This article was written by Don Golding, President of Angelus Research.  It appeared in the November/December 1995 issue of TIES magazine.

 Lights Out Factories

Will your students be ready?

The term “Lights Out Factories” is being used to describe fully automated factories.  Human hands never touch the products during the manufacturing process.  Engineers, technicians and programmers are the primary people needed to support these new factories.  Sound futuristic?  Think again.  IBM has a keyboard assembly factory in Texas that is totally lights out.  A few engineers and technicians are on-site to support the machines producing computer keyboards.  People drive trucks up to the factory doors delivering raw materials and picking up finished products.  The factory operates 24 hours a day, seven days a week, with down time used for scheduled maintenance or repair.

 Students today need to prepare themselves for tomorrow’s employment realities.  Young people who choose not to continue their education by enrolling in college, had in the past the option of finding employment in factories as: production workers, machinists, welders, and painters,etc.  These types of jobs are very hard to find today.  Once parts are designed, CAD systems networked to CNC machines can make parts with a click of the mouse.  The economic expansion that began in 1990 feels more like a recession to most of the non technical workforce.  Companies have continued to downsize, shedding workers by the hundreds if not thousands.  What a contrast to the abundance of work and strong pay scales during the roaring eighties.  Business Week focused on the problem by featuring a front page article about declining wages, recently.

Job creation as a whole has been very poor in the nineties.  Companies have focused on automating both information processing and manufacturing, aggressively.  Automating America’s businesses is preferred to sending jobs to overseas, low wage countries.  Jobs will remain in the United States, albeit they are of a technical nature.  Job creation in automation support areas has been very high.  Engineers, technicians and programmers are in great demand today.  This is not true, however, for low skilled manufacturing jobs.  Good paying assembly jobs are scarce.  High paying skilled jobs of the past such as machinists and welders are becoming increasingly hard to find.  A High School diploma will get young people jobs in retail and fast food restaurants.  Not exactly high paying careers.  If students have technical training by the time they graduated from High School, they will be able to find more rewarding and higher paying jobs.
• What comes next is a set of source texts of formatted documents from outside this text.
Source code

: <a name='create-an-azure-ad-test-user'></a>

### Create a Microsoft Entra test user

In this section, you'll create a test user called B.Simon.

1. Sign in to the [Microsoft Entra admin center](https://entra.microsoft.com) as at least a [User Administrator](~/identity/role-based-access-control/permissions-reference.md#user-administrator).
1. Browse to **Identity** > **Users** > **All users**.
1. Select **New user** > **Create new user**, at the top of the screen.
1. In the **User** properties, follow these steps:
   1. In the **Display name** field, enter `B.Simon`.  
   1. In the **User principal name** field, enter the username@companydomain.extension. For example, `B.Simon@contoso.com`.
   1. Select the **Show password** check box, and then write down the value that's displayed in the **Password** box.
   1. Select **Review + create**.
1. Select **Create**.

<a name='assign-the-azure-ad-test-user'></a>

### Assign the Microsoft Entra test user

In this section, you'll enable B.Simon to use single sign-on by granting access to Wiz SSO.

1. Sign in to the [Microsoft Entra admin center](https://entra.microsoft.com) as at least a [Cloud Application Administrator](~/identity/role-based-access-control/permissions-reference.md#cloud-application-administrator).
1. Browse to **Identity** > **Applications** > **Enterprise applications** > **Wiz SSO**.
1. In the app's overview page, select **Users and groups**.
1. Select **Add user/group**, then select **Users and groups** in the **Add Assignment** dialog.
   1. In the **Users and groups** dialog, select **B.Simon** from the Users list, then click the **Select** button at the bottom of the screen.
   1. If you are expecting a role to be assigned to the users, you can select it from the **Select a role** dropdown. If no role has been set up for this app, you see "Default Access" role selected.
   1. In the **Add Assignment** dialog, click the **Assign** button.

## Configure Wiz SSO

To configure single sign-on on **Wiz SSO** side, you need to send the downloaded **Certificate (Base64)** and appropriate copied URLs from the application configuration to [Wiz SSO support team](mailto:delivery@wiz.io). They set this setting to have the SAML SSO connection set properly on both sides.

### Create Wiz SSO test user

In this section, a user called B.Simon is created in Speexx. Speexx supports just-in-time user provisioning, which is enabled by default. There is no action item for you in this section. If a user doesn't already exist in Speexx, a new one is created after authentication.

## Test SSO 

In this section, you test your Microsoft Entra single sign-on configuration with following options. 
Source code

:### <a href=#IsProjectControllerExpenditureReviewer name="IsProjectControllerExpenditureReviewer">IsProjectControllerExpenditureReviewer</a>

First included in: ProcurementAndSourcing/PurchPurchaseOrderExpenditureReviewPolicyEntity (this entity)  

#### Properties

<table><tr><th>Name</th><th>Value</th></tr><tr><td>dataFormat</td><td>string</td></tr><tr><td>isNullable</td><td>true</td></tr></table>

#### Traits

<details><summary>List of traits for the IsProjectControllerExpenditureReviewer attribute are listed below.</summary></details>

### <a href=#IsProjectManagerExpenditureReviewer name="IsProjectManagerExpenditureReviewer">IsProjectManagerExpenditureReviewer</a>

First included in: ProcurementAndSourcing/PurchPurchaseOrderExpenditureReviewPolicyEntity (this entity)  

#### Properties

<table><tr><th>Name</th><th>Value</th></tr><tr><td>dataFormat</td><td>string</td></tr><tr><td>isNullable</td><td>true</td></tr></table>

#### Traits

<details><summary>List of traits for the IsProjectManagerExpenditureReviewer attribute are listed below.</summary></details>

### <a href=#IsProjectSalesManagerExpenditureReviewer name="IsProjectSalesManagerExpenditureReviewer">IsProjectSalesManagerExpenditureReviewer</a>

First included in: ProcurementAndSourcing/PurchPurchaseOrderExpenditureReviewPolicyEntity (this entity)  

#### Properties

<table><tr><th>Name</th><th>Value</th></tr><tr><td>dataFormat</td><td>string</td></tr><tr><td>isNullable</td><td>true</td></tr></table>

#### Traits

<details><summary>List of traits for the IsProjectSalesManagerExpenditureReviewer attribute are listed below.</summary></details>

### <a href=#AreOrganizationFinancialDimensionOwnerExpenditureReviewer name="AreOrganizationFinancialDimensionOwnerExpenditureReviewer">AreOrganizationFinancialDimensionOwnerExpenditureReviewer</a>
 Young people must focus on technology based jobs in engineering, marketing or business management.  A strong knowledge and understanding of technology will be critical for engineers, technicians and those in marketing and management as well.  Today’s technology is tomorrow’s obsolescence.  Product cycles are becoming shorter than ever.  Many products are obsolete within twelve months of their initial introduction.

The global access to information promises to create immense competition through the leveling of the business playing field.  Single or small groups of companies can no longer control information, effectively creating monopolies.  The free exchange of information is one of the key beneficiaries of our current technological advances.  Information races across the Internet from Tokyo to Los Angeles and London to Moscow almost instantaneously.  Small companies can compete more effectively with their big brethren, using this instantaneous information and a technically trained workforce.

 As automation becomes less expensive, more competition will result.  Automation costs are dropping almost as fast as the price of personal computers.  Capital spending for computers and automation equipment has been brisk during this economic expansion.  Increased automation is the direction that most businesses are pursuing today.  This requires businesses to hire more technically trained employees, now.

 For the United States to be more competitive in the world economy, we need to develop a highly trained technologically based workforce.  We need to educate students in the technical fields as early in the educational process as possible.  Students need to be exposed to automation, engineering and computer programming today.  This will encourage them to pursue well paying careers through pursuing higher education.  The basics of math, science, and English should be stressed.  Vocational training in High School should stress technical skills and give students a solid foundation in the major technology areas.  This will give our young people opportunities for more rewarding and satisfying lives.